I’d been feeling a bit ’70s myself, having recently seen Stereophonic, David Adjmi’s play partly based on the making of Fleetwood Mac’s Rumours. And yet, I feared the shag was maybe one of those cuts better suited for people who have either perfect bone structure or deep reserves of cool and can therefore afford to take risks in other departments. When I told some friends about my plan, one called me brave and another said it was ideal that the hair appointment was my last engagement in New York. That way, I could retreat to St. Louis, where I’m currently teaching and where my social circle is rather small, to grow it out in relative isolation, like a scandalously pregnant 19th-century French heroine banished to the country to have her baby.

Weinberg assuaged my concerns. Not only was she clearly a pro, one who specializes in retro-inspired cuts, she steered me away from shaggy mullet (or shullet) territory, explaining that the shag can just as easily be a bombshell haircut—less Ziggy Stardust and more Farrah Fawcett—if still a defiant one. Travis Speck, a senior stylist at the Manhattan salon Suite Caroline, agreed. “To me, shags are always a reflection of women still wanting to have something that feels attractive, but also kind of breaking away from what feels traditionally pretty,” he said. If the ’60s were about growing out your mother’s bouffant, he added, the shag took that statement and “made it louder.” The shag, then, would seem to offer a less polite path to bohemianism than the long- and wavy-haired Chloé girl we’ve seen so much of lately—and a timely one too. Speck has noted an uptick in requests for shags since the election, and while the revolution will probably not start at the salon, it’s nice to remember that style is one small way to telegraph resistance.

Farrah Fawcett shag haircut
Even Farrah Fawcett s feathers can be considered a variation on the shag.photo: Archive Photos/Getty Images

Also comforting: In addition to being versatile, the shag turns out to be low-​maintenance. I had visions of wrestling with a blow-dryer to try to make the layers flip in the same direction and the bangs land somewhere other than on my eyeballs, but Weinberg said all I’d really have to do in the way of styling was enhance the texture at the roots (I like Kérastase’s dry shampoo) and add extra hydration (try Aveda’s Nutri-​Plenish treatment or Bumble and Bumble’s hair oil) at the ends—the suggestion being that a person with a shag has better, more urgent things to do than their hair. I like to add a quick spritz of Dior’s Oud Rosewood hair perfume for an extra dose of vintage vibes.

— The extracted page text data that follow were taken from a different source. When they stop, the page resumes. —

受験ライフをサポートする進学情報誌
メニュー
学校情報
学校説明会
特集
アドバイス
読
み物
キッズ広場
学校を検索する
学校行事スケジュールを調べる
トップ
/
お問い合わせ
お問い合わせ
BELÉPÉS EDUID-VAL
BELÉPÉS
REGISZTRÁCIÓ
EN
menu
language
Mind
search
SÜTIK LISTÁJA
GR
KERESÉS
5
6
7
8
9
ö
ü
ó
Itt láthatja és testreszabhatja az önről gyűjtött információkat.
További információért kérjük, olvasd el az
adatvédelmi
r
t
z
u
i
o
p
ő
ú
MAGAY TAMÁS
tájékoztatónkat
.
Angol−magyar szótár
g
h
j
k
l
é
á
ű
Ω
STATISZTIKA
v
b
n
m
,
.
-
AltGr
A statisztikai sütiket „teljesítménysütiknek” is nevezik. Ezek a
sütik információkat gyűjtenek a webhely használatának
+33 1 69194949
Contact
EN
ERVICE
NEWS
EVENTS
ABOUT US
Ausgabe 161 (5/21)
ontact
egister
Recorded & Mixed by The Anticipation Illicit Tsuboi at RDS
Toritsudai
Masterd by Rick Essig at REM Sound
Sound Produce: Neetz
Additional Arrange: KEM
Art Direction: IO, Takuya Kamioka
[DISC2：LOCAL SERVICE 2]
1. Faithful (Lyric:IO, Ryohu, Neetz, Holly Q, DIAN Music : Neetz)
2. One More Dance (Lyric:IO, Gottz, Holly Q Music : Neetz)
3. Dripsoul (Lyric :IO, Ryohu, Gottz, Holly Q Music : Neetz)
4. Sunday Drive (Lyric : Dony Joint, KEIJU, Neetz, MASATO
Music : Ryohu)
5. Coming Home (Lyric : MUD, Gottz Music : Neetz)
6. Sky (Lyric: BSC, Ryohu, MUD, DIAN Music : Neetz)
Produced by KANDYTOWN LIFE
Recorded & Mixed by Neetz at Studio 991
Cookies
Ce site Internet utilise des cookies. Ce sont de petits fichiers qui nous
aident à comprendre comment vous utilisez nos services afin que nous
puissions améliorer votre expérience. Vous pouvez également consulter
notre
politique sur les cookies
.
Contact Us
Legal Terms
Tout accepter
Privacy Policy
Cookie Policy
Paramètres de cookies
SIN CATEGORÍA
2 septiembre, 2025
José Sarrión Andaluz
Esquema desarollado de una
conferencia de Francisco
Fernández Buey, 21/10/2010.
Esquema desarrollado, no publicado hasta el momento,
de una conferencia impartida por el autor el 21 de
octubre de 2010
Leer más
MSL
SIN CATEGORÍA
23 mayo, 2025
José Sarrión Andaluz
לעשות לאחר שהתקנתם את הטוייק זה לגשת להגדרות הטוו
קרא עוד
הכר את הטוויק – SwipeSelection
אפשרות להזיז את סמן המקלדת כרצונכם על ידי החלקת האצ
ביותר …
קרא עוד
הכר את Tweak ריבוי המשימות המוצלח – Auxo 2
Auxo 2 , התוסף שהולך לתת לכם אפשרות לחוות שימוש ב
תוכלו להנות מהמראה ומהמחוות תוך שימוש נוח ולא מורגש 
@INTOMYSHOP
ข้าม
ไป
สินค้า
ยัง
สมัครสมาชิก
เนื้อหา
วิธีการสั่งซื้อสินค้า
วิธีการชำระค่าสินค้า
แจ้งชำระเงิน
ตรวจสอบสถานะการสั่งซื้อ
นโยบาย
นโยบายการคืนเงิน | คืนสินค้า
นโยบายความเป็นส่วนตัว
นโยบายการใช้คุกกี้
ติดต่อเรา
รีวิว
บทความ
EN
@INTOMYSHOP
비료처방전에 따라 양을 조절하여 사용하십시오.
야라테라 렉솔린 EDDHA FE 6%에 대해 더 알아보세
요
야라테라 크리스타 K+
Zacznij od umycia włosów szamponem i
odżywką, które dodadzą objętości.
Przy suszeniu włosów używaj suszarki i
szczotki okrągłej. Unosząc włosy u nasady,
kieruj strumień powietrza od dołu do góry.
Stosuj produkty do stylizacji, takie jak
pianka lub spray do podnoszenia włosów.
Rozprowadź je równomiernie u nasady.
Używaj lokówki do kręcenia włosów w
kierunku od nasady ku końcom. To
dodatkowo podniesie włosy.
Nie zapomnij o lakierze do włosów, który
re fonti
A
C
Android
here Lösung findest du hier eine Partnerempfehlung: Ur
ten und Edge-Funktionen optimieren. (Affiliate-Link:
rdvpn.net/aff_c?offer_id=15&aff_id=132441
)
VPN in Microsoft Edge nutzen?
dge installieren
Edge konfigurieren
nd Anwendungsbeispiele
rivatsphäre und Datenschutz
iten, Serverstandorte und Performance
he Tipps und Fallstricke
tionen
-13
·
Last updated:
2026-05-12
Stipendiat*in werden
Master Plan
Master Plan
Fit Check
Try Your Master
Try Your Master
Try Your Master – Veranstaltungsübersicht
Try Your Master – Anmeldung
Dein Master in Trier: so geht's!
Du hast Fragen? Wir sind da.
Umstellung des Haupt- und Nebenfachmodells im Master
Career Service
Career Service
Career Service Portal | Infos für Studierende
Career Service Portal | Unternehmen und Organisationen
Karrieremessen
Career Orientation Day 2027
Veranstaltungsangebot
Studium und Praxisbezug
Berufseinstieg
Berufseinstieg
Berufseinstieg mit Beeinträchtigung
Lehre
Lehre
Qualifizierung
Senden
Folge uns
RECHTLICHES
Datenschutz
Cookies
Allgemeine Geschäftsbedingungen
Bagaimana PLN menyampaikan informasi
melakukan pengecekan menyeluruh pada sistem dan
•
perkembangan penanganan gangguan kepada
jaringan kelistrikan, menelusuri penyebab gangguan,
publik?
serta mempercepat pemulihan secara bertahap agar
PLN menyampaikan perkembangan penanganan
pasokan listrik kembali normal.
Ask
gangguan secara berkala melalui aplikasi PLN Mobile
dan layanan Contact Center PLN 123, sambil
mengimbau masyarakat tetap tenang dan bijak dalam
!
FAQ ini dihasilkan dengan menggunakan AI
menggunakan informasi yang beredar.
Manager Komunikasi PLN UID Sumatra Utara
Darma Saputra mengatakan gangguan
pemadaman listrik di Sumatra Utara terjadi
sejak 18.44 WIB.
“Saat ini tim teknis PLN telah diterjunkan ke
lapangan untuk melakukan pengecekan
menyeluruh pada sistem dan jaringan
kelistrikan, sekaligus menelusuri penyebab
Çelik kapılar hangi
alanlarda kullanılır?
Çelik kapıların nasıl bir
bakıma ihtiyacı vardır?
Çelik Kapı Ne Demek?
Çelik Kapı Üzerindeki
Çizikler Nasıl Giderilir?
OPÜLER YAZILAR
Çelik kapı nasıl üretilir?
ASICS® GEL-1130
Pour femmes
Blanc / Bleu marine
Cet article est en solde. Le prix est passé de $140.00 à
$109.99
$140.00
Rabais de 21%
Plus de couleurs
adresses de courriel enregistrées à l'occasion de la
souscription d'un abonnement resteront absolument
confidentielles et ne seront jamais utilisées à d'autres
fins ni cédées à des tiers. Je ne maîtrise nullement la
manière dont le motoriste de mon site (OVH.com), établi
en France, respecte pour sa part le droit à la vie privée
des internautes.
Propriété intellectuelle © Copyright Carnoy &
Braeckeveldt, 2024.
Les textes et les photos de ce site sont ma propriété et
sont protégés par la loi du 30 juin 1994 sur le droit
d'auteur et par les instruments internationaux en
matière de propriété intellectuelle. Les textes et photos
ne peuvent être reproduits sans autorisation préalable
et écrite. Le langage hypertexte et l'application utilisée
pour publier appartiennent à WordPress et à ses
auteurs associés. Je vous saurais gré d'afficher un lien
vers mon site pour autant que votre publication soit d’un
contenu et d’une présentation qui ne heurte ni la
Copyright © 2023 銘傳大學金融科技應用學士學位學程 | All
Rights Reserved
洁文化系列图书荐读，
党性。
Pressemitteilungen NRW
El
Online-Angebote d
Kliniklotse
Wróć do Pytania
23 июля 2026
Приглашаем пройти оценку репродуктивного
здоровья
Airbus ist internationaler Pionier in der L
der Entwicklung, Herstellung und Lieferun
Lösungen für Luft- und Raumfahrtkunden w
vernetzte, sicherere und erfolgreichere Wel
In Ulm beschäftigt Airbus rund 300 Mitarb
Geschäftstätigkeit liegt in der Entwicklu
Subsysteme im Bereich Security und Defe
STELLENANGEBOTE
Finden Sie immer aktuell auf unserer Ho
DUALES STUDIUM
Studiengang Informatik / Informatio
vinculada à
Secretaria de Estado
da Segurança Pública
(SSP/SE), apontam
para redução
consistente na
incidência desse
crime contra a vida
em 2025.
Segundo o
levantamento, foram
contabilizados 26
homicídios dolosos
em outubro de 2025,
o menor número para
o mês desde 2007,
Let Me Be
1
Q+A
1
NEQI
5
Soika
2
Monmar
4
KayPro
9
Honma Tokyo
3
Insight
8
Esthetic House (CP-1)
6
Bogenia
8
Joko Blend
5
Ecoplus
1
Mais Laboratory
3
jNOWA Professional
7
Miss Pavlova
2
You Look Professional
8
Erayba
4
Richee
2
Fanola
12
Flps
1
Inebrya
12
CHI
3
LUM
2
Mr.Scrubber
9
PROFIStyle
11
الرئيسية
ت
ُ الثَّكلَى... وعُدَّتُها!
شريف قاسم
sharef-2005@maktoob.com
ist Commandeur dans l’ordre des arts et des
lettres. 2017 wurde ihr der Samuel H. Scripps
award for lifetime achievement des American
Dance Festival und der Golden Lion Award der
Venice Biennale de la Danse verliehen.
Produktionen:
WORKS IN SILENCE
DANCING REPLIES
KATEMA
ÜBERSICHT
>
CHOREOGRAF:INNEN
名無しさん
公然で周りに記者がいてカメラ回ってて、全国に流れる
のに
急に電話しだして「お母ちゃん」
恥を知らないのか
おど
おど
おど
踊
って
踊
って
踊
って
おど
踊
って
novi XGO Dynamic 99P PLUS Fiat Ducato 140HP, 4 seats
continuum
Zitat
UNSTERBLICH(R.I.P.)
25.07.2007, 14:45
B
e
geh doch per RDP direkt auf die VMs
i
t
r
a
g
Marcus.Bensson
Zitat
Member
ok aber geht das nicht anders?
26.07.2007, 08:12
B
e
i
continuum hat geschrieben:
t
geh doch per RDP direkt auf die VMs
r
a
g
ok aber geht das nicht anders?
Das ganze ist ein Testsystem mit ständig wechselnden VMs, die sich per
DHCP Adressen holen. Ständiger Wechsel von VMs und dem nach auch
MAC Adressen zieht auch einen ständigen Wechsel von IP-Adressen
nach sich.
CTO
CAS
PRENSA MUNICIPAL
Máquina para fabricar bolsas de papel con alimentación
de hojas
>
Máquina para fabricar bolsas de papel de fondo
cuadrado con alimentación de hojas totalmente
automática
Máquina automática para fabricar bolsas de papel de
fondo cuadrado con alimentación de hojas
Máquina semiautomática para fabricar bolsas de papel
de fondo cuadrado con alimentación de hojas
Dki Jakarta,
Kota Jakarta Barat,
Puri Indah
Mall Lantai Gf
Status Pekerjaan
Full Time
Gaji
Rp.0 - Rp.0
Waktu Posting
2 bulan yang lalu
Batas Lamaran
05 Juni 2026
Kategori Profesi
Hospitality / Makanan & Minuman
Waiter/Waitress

Had I not had a flight to catch, I would have gladly shown off my cut all around town, but I still had to face a crowd potentially more withering than my New York media–type friends: my Gen Z students, whom, I’d been advised, by someone who had learned the hard way, I should under no circumstances try to impress. Imagine my delight when one after-class lingerer complimented my look.

“Oh, really?” I said, self-consciously touching my bangs. “I’m still getting used to it.”

It was very me, she said—“edgy-cool.”

Maybe the haircut had tricked her, I thought, and I should trade my High Sports for leather pants to shore up the illusion. Or maybe I’d opened up a realm of authentic possibilities, and not all of them aesthetic. As Fonda wrote in her autobiography, “I knew right away that I could do life differently with this hair.”